Here are my suggestions for compensating for evaporation.

From many different people: Can you help me duplicate product X?

I might, depending on the product and the difficulty of analyzing the ingredients! I am planning a series on learning to duplicate products in the next few weeks, so I do need some ideas of what you like.

If you really want me to take a look at a product, please send me the ingredient list and the link to where I might find this list, as it's a lot of work to do the search, especially if there are spelling mistakes or you haven't specified the exact product. I'm not promising I'll have the time to duplicate it, but if it takes my fancy, I might. And I don't want to replicate products from other homecrafters, so please only send along products from large companies!

From many different people: Where can I get ingredient X?

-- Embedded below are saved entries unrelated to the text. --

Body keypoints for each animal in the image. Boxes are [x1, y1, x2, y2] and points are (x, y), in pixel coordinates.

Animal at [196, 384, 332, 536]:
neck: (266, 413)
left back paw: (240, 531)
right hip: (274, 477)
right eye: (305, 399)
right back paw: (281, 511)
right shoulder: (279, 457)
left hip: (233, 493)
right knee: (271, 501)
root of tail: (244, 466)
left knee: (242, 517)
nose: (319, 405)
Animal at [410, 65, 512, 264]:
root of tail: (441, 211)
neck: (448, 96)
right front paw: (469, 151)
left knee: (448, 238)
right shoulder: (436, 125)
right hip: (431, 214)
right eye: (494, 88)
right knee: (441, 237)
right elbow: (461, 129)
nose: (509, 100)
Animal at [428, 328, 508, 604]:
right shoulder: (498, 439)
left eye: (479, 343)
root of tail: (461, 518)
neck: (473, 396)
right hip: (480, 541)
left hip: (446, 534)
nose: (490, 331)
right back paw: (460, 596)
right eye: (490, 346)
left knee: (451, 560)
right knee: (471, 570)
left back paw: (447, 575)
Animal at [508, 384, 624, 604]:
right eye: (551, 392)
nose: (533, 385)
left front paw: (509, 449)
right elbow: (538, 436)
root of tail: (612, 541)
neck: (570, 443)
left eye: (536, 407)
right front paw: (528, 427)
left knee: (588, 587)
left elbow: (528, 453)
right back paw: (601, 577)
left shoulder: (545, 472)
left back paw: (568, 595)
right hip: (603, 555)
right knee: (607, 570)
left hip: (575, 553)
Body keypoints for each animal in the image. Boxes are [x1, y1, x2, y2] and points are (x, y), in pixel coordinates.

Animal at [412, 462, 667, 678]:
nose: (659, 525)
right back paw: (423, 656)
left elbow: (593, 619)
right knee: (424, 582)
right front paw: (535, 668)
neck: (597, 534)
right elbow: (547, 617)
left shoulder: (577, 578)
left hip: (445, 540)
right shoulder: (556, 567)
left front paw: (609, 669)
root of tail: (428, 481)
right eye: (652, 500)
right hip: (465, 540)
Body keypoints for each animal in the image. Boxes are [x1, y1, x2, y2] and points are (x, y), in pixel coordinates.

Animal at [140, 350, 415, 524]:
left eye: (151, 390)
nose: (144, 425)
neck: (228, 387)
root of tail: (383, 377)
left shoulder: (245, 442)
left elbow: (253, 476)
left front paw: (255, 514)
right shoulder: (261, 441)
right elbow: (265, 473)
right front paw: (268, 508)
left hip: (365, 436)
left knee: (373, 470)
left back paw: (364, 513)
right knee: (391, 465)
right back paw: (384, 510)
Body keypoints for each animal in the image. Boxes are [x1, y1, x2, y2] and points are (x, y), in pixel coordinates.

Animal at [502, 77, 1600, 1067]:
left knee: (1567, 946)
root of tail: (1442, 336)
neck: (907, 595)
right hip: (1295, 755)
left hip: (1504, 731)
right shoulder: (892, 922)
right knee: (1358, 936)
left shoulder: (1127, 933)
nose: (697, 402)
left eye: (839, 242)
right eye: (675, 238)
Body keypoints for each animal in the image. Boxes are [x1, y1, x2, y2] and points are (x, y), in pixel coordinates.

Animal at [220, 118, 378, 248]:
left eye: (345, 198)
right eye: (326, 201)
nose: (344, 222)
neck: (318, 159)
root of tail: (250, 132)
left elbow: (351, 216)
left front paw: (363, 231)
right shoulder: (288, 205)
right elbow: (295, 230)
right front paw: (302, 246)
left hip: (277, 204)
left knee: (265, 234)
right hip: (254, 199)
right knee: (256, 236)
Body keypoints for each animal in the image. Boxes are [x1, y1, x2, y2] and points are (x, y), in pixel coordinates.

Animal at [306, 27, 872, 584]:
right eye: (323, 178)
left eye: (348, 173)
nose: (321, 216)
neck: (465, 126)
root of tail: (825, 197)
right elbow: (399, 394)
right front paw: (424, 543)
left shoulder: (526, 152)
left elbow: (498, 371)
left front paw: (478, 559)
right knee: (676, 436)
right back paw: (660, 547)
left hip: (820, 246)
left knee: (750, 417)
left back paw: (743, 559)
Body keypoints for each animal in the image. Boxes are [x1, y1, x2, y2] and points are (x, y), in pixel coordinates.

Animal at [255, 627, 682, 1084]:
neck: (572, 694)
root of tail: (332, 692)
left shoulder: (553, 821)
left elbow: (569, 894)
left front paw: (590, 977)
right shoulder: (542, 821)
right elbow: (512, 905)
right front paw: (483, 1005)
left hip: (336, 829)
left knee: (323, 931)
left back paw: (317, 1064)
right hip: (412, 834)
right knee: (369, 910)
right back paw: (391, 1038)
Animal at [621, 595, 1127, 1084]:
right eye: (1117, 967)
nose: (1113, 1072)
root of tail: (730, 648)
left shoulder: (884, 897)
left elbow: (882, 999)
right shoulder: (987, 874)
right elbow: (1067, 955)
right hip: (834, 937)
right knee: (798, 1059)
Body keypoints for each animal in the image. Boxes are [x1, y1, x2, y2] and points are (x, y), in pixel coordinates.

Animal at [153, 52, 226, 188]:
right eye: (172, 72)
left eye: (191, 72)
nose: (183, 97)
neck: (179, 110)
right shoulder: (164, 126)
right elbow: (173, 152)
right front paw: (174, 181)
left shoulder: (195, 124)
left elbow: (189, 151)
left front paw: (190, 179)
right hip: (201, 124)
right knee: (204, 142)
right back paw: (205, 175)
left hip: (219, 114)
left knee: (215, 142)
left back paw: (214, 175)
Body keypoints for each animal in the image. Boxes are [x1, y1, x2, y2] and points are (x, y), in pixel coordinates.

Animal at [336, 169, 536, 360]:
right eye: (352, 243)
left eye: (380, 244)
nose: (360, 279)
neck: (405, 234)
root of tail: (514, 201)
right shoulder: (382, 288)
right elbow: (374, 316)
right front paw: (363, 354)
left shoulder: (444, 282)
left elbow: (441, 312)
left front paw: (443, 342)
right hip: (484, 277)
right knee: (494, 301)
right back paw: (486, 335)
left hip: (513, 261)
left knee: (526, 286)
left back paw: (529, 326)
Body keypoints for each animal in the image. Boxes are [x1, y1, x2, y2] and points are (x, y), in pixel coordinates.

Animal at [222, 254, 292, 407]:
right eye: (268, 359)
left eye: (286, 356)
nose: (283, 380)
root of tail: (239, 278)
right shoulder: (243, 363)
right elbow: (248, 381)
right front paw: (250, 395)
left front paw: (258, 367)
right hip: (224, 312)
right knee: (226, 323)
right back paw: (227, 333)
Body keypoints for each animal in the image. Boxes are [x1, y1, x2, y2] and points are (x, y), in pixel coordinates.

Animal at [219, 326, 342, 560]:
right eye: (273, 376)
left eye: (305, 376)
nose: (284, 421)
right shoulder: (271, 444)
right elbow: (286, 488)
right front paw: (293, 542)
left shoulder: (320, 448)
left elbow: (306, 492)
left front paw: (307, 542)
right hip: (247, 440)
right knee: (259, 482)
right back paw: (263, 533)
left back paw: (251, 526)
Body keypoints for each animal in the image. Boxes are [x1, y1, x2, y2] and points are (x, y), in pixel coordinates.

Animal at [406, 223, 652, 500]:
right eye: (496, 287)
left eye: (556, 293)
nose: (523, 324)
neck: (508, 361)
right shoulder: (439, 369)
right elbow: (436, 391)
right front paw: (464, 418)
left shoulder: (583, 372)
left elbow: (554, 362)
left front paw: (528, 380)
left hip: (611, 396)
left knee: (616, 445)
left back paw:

Please specify where you live! There was a time where I could figure out where you lived based on your e-mail account, but with everyone using gmail or hotmail or other types of -mail, I have no idea where you are. I don't need your exact address or even city, but giving me the country or region means I don't send you to a Canadian supplier when you live in New Zealand! (I do have my favourite Canadian suppliers listed to the right hand side of the blog, but if you're not in Canada, that probably doesn't help!)

From p in this postI'd also like to know more about research on the use of essential oils in skin care. I'm thinking of carrot seed for wrinkles, helichrysum for inflammation, rose geranium for sebum balancing, and lavender for a variety of things.

My answer: I am not an expert on essential oils and I haven't experimented with them much, but I am researching them and will share information as I find it. I do recommend finding someone who is an expert on the topic because there are so many things to take into consideration when using essential oils - is the person pregnant or lactating? is this for a rinse off or leave on product? will this make you sun sensitive? what's the safe usage amount? - that we might not think about when we want the function or fragrance of the oil in our product.

And finally, from Ms. Bumsqueek by e-mail: Do you just pick certain questions and post them when you think enough people will be interested?

My answer: Yes. If I am asked a question over and over again, I'll write it up as a post. If I see something interesting I've never seen before, something that makes me go hmm, or something that I have to research, I'll post it. It's a pretty random process and it's really about what takes my fancy that morning!

I do try to answer every e-mail and every post as soon as possible, but I might miss something in my excitement of seeing all the wonderful things you've written in the morning. And I do have to go to work and lead my youth groups, get into the workshop, and try to have some kind of family and social life, so I might not be have time to answer right away...but I will do my best.

As a final comment for this fairly random post, I'm able to see stats about who is visiting the blog (country or region, no specifics, so your privacy is protected) and which pages you read the most. The most popular posts I've written as judged by readers over the last year? Cucumber extract, followed by C12-15 alkyl benzoate, and the preservative chart download. I'm a little confused about the first two as I wouldn't have thought they'd be the mostest popular of all the posts, but I'm glad to see people are enjoying the preservative chart. The more we learn about preservatives and the more we share about what we've learned about preservatives, the more likely people are to use them and create safe products!

Join me tomorrow when I'm slightly more coherent for more fun with learning to formulate!

1 comment:

p said...

Thanks for discussing my question, Susan! I'm really looking forward to hearing what you find as you research essential oils - your research skills are amazing!